> _Exercise brief_
Return every line in the rows below that contains the string "planeOp". Matches must agree in case.

> _Extracted material_
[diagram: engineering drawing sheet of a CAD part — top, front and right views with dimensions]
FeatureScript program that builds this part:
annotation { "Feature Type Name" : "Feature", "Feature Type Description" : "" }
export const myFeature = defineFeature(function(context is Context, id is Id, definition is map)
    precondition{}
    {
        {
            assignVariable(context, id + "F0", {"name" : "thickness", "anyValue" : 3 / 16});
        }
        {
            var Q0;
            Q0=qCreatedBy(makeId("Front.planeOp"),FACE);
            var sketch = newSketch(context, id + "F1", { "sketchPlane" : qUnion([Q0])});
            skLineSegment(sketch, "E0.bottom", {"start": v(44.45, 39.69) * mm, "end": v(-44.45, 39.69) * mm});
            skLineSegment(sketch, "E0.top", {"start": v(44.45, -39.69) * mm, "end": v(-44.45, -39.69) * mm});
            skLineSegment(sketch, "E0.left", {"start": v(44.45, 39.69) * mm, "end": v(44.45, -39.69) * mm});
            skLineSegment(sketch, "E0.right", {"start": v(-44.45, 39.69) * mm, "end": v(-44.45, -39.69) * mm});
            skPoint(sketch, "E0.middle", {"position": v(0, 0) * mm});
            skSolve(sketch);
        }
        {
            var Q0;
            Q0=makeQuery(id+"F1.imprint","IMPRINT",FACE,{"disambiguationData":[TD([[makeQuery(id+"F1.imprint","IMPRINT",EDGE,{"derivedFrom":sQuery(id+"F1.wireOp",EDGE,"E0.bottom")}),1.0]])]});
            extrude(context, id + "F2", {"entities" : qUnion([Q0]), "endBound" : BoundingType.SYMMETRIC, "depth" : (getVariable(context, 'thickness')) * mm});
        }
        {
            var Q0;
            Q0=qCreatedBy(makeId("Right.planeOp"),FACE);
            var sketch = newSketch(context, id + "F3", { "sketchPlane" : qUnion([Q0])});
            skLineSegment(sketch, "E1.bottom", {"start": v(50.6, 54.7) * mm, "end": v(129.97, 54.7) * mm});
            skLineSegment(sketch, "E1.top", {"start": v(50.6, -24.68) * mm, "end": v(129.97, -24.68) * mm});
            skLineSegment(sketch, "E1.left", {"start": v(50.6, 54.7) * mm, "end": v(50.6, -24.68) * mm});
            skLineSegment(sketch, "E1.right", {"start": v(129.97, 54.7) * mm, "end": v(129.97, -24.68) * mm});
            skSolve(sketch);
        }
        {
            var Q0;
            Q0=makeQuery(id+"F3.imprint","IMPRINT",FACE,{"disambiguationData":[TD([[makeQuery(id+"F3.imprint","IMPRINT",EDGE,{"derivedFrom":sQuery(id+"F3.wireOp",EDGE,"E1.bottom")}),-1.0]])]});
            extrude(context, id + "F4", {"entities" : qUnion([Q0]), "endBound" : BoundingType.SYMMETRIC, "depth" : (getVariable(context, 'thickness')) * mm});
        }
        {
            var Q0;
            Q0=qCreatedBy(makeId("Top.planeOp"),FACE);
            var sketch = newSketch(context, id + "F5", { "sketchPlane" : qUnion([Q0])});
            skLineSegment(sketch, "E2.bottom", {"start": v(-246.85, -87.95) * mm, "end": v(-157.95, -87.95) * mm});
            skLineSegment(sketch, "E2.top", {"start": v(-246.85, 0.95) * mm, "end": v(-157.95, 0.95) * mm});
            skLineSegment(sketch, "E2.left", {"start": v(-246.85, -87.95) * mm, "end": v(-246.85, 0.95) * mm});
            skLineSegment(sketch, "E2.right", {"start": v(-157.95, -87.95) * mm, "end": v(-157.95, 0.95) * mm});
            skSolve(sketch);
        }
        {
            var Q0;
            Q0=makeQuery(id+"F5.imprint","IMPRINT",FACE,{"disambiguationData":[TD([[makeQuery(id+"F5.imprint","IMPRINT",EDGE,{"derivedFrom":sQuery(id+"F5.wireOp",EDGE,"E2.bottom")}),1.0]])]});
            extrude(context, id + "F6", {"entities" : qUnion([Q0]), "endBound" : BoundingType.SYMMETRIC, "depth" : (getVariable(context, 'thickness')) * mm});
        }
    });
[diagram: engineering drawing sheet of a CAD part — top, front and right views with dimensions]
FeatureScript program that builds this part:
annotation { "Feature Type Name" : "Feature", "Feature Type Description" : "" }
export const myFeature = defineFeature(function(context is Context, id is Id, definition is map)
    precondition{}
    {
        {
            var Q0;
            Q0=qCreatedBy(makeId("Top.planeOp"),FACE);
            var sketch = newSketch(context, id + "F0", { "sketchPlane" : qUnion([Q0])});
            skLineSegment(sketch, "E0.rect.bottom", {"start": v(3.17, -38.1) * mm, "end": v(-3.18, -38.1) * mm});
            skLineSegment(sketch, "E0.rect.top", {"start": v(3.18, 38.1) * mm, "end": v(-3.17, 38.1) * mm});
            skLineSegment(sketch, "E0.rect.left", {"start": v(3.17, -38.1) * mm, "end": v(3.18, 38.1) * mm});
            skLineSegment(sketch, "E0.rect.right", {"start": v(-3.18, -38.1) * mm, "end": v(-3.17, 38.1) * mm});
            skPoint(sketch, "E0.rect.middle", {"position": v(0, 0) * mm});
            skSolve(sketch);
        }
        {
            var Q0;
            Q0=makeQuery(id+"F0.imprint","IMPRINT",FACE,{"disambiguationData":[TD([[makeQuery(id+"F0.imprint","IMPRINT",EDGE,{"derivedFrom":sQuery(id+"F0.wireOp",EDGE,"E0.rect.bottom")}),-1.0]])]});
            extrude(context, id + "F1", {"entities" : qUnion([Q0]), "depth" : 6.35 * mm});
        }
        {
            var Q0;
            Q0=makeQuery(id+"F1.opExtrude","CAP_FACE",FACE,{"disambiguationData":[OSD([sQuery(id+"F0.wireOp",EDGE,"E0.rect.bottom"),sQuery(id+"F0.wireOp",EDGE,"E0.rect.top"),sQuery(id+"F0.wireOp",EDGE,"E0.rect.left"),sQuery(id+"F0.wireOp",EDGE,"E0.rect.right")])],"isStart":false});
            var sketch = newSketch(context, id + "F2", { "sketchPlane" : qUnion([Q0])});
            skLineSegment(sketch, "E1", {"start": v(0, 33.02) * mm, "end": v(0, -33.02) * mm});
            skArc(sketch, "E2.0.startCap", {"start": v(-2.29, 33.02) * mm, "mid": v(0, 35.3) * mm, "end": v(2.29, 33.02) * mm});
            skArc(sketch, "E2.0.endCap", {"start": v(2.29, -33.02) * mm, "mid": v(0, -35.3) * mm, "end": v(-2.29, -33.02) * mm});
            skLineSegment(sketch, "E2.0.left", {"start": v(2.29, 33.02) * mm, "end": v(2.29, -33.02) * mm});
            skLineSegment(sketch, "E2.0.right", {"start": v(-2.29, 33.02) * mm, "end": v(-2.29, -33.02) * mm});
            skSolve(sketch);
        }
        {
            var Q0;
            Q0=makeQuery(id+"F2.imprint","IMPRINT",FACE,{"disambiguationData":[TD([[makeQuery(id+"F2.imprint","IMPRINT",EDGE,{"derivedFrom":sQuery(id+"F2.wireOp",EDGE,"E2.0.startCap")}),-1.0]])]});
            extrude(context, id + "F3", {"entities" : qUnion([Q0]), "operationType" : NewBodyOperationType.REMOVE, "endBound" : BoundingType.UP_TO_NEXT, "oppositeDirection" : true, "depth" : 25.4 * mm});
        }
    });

> _Output for this exercise_
            Q0=qCreatedBy(makeId("Front.planeOp"),FACE);
            Q0=qCreatedBy(makeId("Right.planeOp"),FACE);
            Q0=qCreatedBy(makeId("Top.planeOp"),FACE);
            Q0=qCreatedBy(makeId("Top.planeOp"),FACE);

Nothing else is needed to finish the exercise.